Las vacaciones judiciales nos están privando del desenlace policial del conflicto del arte sacro del monasterio de Sijena, exhibido en el museo de Lleida y retenido por el Departamento de Cultura de la Generalitat alegando un criterio técnico, la unidad de la colección y una suposición denigrante: el peligro que supondría para estas piezas regresar a su lugar de origen, en el que no se podrá garantizar la correcta conservación de las obras, según los expertos del departamento.

La unidad de colección es simplemente un invento. La auténtica unidad de la colección se logrará cuando todas las piezas de Sijena estén en Sijena, a menos que el museo de Lleida pretenda concentrar en sus salas todo el románico del mundo para mantener dicha unidad. El argumento de la desconfianza en la capacidad de las autoridades de Aragón para mantener en condiciones apropiadas sus tesoros artísticos es de mayor relevancia política. Negativa. El mensaje está claro: solo los ricos pueden salvar el arte de los pobres, sean estos aragoneses o egipcios; los países potentes se sacrifican por mantener viva la herencia de otros pueblos y no obtienen nada a cambio, tan solo la incomprensión y la persecución judicial por querer retener lo que no es suyo.

El Gobierno de la Generalitat vive muy pendiente de la historia, incluso se diría que vive inmerso en un proceso constante de creación histórica, aunque de resultados inciertos. Si no fuera porque su deriva a la desobediencia a la justicia española se ha convertido en táctica (histórica, por supuesto), nos podría sorprender que con esta absurda resistencia a devolver a Sijena lo que es de Sijena esté enmendando la historia ejemplar de los salvadores de aquellas obras en circunstancias bélicas.

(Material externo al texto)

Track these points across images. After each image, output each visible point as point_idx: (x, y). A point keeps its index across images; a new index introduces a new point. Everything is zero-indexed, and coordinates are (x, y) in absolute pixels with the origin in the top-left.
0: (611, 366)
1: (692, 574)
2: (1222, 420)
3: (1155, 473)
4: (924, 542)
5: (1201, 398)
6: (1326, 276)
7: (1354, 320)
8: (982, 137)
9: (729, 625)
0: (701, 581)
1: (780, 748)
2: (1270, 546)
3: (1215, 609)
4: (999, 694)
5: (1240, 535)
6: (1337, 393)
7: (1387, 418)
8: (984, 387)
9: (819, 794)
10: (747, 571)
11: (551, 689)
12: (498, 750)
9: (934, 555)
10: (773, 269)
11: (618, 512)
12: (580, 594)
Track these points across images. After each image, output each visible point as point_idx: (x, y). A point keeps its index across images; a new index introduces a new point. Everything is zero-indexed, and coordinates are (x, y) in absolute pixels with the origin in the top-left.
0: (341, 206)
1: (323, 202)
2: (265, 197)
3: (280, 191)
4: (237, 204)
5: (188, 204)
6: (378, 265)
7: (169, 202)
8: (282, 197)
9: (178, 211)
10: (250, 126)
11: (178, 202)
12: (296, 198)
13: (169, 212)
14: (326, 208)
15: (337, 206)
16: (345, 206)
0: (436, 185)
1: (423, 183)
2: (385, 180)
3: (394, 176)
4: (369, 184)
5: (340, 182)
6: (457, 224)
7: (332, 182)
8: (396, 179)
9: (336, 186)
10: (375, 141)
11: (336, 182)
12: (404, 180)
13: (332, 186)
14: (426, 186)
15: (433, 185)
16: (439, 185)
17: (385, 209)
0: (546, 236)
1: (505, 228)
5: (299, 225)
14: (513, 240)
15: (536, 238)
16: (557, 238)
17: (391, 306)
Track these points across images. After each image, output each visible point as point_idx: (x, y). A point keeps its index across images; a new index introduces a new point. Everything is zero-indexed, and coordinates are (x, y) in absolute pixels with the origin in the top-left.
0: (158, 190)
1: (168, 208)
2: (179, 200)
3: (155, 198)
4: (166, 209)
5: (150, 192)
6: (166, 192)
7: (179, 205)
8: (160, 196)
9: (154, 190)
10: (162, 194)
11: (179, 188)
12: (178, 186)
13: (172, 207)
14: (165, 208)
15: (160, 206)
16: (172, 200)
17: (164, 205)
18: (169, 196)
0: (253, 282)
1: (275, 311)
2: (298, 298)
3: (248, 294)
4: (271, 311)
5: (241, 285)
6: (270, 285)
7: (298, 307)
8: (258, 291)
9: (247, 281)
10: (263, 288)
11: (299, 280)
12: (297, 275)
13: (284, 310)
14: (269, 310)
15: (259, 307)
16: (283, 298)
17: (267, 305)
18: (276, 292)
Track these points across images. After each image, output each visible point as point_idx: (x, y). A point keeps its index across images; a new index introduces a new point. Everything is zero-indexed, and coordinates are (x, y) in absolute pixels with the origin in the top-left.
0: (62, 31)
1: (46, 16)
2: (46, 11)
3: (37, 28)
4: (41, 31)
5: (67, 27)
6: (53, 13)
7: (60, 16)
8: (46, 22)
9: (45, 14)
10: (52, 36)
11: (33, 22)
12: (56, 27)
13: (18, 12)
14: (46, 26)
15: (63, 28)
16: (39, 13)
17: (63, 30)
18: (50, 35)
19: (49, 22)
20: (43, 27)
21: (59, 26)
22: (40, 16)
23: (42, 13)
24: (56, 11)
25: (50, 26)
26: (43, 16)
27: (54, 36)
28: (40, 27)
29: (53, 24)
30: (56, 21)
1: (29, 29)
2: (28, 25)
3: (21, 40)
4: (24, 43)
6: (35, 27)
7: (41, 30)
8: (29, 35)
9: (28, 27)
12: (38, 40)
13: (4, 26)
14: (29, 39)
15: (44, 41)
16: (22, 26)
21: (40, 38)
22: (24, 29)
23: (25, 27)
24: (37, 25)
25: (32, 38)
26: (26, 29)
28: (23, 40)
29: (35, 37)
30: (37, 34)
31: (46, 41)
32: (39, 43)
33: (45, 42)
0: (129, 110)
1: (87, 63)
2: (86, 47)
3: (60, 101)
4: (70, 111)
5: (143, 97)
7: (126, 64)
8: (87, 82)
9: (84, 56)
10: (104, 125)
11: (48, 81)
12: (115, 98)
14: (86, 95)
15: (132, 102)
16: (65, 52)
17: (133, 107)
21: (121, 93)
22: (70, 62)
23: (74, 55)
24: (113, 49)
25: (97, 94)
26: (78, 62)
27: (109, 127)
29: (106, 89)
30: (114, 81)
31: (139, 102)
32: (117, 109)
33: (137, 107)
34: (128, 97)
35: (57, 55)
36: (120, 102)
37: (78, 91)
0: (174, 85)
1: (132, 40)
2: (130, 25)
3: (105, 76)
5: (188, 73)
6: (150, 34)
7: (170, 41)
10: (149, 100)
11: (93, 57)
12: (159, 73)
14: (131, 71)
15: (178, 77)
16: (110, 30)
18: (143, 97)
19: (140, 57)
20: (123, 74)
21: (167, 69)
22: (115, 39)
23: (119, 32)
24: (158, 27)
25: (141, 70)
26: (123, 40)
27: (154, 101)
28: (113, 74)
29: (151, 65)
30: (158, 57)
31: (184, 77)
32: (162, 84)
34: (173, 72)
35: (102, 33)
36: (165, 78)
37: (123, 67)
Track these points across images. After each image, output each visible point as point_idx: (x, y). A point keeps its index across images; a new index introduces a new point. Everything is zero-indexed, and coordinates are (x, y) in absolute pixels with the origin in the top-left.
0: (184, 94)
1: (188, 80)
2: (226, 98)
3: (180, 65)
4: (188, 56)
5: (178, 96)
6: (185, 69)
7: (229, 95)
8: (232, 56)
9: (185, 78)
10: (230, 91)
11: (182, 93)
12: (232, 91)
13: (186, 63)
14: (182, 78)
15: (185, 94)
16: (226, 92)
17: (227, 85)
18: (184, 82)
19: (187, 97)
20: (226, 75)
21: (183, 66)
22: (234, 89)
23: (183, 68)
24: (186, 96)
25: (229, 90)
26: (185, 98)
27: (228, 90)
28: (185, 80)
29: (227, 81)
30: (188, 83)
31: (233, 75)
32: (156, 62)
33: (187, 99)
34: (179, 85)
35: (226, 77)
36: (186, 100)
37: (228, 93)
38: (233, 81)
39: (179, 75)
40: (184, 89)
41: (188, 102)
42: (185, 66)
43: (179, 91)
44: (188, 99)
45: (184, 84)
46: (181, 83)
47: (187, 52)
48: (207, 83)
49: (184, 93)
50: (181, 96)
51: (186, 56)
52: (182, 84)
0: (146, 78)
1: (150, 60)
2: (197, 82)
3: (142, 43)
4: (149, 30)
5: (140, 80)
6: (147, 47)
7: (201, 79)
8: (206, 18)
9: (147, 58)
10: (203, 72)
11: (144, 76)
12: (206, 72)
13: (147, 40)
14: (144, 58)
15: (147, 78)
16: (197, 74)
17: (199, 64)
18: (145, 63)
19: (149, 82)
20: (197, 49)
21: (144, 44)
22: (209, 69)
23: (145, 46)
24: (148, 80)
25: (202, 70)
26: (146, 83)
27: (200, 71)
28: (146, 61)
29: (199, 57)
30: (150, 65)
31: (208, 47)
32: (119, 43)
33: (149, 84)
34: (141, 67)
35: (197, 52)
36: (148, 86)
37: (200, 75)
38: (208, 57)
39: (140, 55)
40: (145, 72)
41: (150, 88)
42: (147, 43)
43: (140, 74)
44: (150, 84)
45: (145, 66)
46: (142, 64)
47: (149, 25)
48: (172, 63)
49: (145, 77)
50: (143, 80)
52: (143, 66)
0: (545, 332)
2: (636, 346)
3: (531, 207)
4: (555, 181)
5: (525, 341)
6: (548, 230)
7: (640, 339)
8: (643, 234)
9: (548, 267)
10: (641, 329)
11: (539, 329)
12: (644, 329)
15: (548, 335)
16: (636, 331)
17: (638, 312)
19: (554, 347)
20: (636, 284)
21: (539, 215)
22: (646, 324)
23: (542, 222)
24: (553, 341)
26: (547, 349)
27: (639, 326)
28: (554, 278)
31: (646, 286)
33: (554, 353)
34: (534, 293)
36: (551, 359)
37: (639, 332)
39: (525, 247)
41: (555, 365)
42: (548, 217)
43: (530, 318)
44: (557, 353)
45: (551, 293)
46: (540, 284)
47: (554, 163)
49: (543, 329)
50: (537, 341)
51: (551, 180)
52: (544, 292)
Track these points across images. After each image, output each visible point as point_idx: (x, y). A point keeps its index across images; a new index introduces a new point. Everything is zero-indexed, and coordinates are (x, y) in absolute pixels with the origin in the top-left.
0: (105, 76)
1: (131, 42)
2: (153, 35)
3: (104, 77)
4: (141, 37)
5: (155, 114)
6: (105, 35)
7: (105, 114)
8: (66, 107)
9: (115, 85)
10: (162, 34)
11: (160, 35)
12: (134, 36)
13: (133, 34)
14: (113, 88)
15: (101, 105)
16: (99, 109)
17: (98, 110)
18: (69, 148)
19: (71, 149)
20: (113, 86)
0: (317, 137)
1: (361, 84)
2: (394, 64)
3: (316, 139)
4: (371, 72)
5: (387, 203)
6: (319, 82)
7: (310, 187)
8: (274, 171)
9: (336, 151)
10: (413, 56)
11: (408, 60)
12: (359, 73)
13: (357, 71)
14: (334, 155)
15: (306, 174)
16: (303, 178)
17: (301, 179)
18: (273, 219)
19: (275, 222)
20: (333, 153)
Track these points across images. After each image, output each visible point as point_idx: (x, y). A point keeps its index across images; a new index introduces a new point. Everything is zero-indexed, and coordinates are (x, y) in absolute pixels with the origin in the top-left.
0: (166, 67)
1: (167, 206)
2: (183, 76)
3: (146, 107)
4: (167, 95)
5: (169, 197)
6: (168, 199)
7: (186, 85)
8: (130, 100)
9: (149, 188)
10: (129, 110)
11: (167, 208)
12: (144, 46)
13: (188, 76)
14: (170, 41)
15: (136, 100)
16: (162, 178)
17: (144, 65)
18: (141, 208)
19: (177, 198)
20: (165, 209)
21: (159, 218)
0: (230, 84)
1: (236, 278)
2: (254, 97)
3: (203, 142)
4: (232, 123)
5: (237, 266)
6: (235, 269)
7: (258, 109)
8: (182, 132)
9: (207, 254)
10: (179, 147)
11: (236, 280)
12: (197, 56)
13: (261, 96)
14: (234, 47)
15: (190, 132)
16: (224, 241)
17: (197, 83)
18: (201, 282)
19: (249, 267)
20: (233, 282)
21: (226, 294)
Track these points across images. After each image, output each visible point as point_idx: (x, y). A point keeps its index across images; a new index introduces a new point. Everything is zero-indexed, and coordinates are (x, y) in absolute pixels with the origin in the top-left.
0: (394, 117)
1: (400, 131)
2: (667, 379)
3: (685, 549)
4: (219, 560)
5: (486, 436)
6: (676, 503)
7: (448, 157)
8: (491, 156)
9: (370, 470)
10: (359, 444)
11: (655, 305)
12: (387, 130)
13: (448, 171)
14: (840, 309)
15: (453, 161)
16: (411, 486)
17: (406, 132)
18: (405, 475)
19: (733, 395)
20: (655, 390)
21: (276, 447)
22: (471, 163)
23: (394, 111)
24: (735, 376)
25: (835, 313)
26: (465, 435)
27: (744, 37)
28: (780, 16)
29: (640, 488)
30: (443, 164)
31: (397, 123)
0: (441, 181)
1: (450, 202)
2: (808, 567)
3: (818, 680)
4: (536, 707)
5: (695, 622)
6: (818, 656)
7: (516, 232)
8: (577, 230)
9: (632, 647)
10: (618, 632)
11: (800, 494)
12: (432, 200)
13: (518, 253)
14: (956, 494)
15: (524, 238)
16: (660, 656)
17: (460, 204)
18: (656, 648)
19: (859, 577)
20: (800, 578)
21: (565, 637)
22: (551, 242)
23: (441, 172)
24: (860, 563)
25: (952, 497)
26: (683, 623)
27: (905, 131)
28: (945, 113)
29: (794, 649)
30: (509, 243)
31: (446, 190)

Los estrategas del movimiento independentista argumentarán que con todas estas buenas gentes de los pueblos de España no hay nada que hacer, están demasiado entregados a las ventajas y la comodidad del Estado de las Autonomías, urdido a última hora por el franquismo mediante una hábil jugada de Adolfo Suárez, bendecida por españoles (y catalanes) en un referéndum

La secuencia correcta habría sido: salvamos las obras, las restauramos, las exhibimos provisionalmente, las devolvemos cuando sus propietarios (agradecidos) nos las reclamen y, si hay acuerdo, mantenemos una presencia de dicho arte sacro en los museos catalanes, en virtud de la buena fe de los protectores o del gasto ocasionado por la conservación. Esto debería ser mucho más fácil siendo aragoneses y catalanes antiguos socios de la corona-condado, protagonistas de la epopeya medieval mediterránea, víctimas todos de la opresión de Castilla. Pues no, todo lo contrario.

La habilidad del Gobierno Puigdemont y sus socios de la CUP para buscar complicidades entre el resto de las comunidades para la batalla planteada contra el Estado se está demostrando proverbial. Con andaluces y extremeños, el desdén por creerlos subsidiados con nuestro dinero; con los vascos, la distancia, por pactistas con el PP, por asegurarse siete años de vacas gordas; a Valencia y las Baleares, mensajes de pancatalanismo para que se vayan haciendo una idea de las pretensiones de la nueva república; con los madrileños, ni hablar por acoger al PP en la Moncloa y en la Comunidad sin sublevarse; a los aragoneses se les ofende donde más duele a los pueblos, negándoles capacidad de mantener viva su memoria.

Seguramente, los estrategas del movimiento independentista argumentarán que con todas estas buenas gentes de los pueblos de España no hay nada que hacer, están demasiado entregados a las ventajas y la comodidad del Estado de las Autonomías, urdido a última hora por el franquismo mediante una hábil jugada de Adolfo Suárez, bendecida por españoles (y catalanes) en un referéndum. Bueno, este es un detalle menor. Lo relevante para dichos pensadores es que dadas las prisas de la historia no se puede perder un tiempo precioso buscando consensos complejos con estos ilusos que no se dan cuenta del engaño de la Transición. Ahí se queden, pero los aragoneses sin su arte sacro.